Although no credit is actually given on screen, Joseph Mankiewicz ‘s Oscar-winning screenplay for All About Eve is actually based on a short story titled “The Wisdom of Eve” by Mary Orr. Actress Elisabeth Bergner related a story of an understudy attempting to use her position to undermine Bergner and make a name for herself in the process, thus inspiring Orr to create character that would eventually become the defining mid-career role for Bette Davis.
The Oscar for writing the screenplay (as well as directing All About Eve) would be the second for Mankiewicz in an unprecedented and unmatched feat in which he took home both Best Director and Adapted Screenplay Oscars in back to back years. Mankiewicz took the backbone of Orr’s story and injected with witty repartee exchanged between various theater folk that belies the seamy underbelly of ambition, disloyalty, and insecurity. This thematic duality is personified almost to excess in the person of Margo Channing—play with knowing ferocity by Bette Davis—whose projection of a caustic worldliness and temperamental arrogance is merely a mask for an extraordinarily brittle vulnerability which makes her a target for an up-and-comer with no moral compass like Eve Harrington.

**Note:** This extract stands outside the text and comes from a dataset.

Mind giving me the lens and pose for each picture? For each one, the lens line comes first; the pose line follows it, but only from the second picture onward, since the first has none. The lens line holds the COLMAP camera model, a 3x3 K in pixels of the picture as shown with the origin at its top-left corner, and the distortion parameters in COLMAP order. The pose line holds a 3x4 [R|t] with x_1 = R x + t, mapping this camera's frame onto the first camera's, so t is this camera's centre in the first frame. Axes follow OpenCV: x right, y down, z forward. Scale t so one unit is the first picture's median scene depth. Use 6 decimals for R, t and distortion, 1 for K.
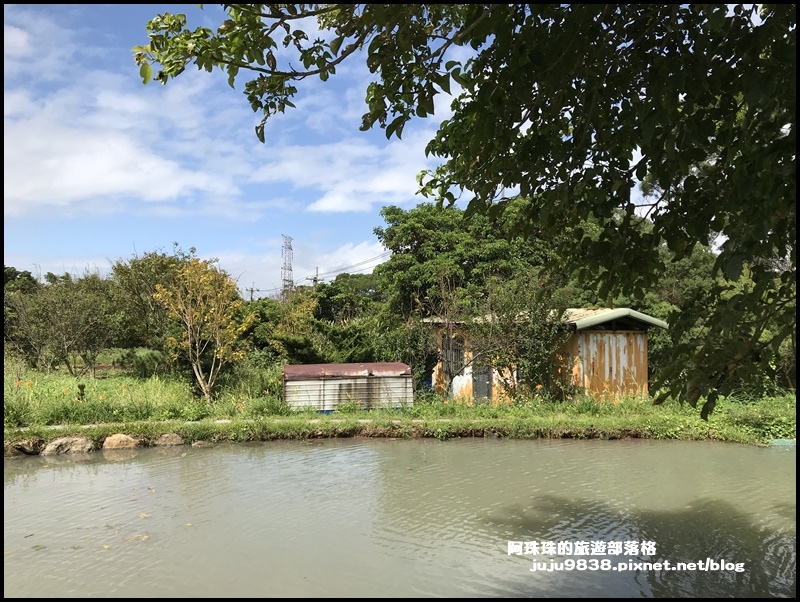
lens RADIAL K [[638.8, 0, 398.5], [0, 638.8, 300.8], [0, 0, 1]] dist [0.008433, -0.027587]
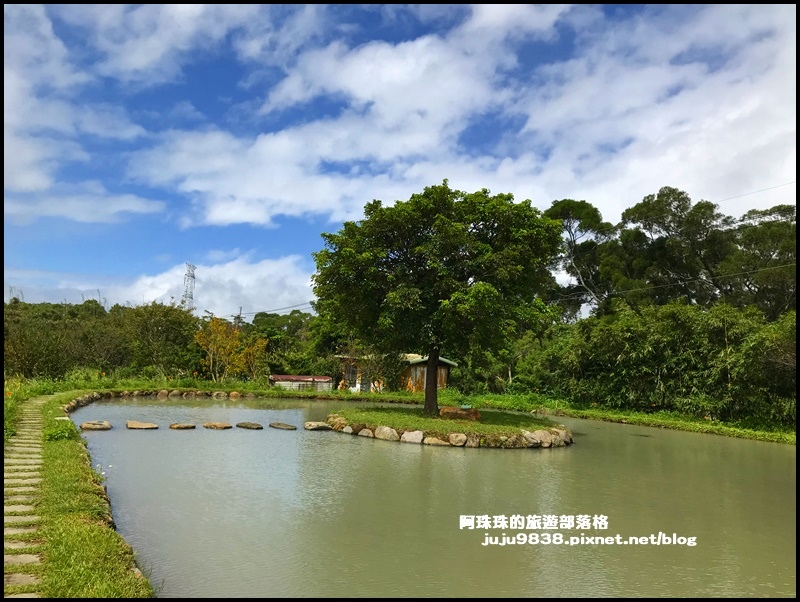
lens RADIAL K [[638.8, 0, 401.9], [0, 638.8, 298.9], [0, 0, 1]] dist [0.008433, -0.027587]
pose [[0.984936, 0.062767, 0.161127, -0.101275], [-0.053272, 0.996617, -0.062589, -0.036336], [-0.164510, 0.053062, 0.984947, -1.073465]]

The result of pitch-perfect casting of actors capable of inhabiting all the darkness of Broadway that is hidden well behind the stage and red carpet glamour resulted in All About Eve becoming the corrosively cynical movie Hollywood had made since the 1937 fictionalization of the murder of Mary Phagan, They Won’t Forget.
All About Eve would eventually be nominated for a record 14 Academy Awards, a record that would stand alone until matched by Titanic in 1997. When the American Film Institute put out their first list of the top 100 American movies of all time in 1988, All About Eve came in at number 16, but fell to number 28 when the list was updated a decade later.